A parliamentary committee on Sunday dismissed another panel's recommendations for dropping the Machine Readable Passport project suggesting that the government should go ahead with the project.
‘There is no reason for the government to drop the Machine Readable Passport project at the moment,' Abdus Salam, the chairman of the parliamentary standing committee on the home ministry, said rejecting a suggestion by the committee on planning ministry, headed by an opposition lawmaker, that the government should not waste money [on MRP] as the country must comply with e-passport by 2014.
'The Machine Readable Passport scheme, if implemented, will be sheer waste of public money since we have to go for e-passport by 2014,' the chairman of the parliamentary standing committee on planning ministry, Oli Ahmed, also a lawmaker of the Liberal Democratic Party, had told reporters after a meeting of the committee on October 29. He also had asked the planning ministry to tell the home and foreign ministries to stop the tender process and take up the scheme for e-passports in order to follow the rules set by the International Civil Aviation Organisation.

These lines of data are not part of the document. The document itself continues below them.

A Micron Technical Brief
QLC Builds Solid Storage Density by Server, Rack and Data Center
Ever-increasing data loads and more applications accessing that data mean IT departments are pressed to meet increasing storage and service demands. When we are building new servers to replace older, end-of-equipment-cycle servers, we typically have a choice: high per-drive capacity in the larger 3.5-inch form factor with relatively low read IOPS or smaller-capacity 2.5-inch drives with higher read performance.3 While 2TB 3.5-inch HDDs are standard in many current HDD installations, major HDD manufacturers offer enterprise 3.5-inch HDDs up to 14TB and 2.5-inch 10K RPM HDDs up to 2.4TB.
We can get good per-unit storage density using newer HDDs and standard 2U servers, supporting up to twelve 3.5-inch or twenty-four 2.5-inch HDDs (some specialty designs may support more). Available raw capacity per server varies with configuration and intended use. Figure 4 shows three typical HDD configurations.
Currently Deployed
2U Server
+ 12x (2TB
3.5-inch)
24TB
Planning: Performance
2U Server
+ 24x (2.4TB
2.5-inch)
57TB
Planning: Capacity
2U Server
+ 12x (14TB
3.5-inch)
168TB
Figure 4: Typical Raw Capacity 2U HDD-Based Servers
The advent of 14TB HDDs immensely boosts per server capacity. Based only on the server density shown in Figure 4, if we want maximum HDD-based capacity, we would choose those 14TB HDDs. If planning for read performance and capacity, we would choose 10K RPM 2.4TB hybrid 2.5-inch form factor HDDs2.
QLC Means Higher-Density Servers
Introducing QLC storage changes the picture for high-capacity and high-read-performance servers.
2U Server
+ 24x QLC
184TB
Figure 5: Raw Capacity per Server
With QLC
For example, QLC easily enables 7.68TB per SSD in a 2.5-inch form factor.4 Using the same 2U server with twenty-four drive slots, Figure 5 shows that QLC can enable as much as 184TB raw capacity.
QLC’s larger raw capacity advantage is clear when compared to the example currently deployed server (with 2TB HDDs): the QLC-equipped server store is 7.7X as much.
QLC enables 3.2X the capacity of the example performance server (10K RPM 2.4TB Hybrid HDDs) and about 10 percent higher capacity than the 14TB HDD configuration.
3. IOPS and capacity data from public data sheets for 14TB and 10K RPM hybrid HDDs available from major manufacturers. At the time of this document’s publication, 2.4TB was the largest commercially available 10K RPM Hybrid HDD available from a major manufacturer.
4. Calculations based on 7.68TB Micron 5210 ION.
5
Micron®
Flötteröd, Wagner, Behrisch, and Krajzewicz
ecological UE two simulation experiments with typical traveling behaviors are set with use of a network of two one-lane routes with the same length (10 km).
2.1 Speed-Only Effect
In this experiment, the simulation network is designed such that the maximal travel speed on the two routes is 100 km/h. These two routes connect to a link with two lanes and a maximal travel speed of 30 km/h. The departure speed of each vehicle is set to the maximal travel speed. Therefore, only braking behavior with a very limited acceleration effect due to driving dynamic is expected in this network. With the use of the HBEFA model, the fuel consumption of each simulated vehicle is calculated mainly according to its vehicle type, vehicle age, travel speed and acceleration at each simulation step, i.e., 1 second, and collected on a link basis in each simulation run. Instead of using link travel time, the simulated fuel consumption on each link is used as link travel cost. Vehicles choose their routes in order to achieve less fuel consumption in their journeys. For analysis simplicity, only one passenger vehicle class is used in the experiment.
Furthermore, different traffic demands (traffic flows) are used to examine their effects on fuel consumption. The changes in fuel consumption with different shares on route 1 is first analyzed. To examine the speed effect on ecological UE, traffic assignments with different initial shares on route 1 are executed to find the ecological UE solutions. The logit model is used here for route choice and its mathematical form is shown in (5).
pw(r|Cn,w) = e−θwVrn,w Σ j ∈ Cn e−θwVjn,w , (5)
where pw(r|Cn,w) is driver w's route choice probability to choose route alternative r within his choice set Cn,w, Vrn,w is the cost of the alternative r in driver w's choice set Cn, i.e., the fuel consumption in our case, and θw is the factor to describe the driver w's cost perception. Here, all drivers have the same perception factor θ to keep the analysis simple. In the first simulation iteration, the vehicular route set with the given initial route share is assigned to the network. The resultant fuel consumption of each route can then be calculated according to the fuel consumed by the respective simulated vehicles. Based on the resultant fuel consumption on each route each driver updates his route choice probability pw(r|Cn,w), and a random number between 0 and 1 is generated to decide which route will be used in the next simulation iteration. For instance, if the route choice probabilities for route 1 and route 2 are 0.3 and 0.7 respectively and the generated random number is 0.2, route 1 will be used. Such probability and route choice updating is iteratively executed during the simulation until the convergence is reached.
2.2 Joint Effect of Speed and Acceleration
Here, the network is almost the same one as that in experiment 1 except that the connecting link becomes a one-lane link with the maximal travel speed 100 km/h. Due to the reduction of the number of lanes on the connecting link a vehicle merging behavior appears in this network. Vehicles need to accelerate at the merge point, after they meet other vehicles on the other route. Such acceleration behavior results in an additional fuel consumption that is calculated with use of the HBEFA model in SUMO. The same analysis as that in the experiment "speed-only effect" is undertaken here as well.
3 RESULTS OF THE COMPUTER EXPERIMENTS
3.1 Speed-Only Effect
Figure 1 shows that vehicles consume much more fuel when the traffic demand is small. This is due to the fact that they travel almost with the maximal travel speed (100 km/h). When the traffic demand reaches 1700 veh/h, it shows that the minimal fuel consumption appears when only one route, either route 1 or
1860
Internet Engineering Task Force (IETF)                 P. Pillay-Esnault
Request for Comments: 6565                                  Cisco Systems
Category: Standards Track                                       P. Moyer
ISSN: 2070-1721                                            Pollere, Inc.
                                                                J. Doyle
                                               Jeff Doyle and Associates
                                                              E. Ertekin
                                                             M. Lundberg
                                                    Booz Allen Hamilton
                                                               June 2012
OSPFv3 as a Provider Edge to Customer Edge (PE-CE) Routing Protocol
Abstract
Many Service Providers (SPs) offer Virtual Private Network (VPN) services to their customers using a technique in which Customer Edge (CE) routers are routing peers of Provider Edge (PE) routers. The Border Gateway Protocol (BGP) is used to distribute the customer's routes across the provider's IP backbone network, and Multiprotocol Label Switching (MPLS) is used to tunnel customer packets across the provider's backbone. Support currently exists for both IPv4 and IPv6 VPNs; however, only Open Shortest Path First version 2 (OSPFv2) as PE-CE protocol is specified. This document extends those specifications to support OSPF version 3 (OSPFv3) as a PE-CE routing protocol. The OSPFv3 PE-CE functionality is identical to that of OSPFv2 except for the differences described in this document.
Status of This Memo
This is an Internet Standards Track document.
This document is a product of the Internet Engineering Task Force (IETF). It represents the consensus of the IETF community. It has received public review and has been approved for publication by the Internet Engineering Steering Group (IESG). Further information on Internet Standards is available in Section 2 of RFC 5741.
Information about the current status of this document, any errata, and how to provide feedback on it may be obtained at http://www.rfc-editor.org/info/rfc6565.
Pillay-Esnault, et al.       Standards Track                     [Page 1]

As per the organisation's decision, the citizens of its member countries must have machine readable passports by 2010 and e-passports by 2014 on security grounds. Reviewing the scheme, Sunday's meeting resolved that the government should stick to its position to prepare MRPs, international bidding for which have already been floated. Earlier, the government approved a project worth about Tk 283 crore for machine readable passports and machine readable visas, which are already in use in many countries. Contradicting the planning committee's suggestion, Salam, also a ruling Awami League lawmaker, said that going for e-passport after the citizens have machine readable passports would not be so costly.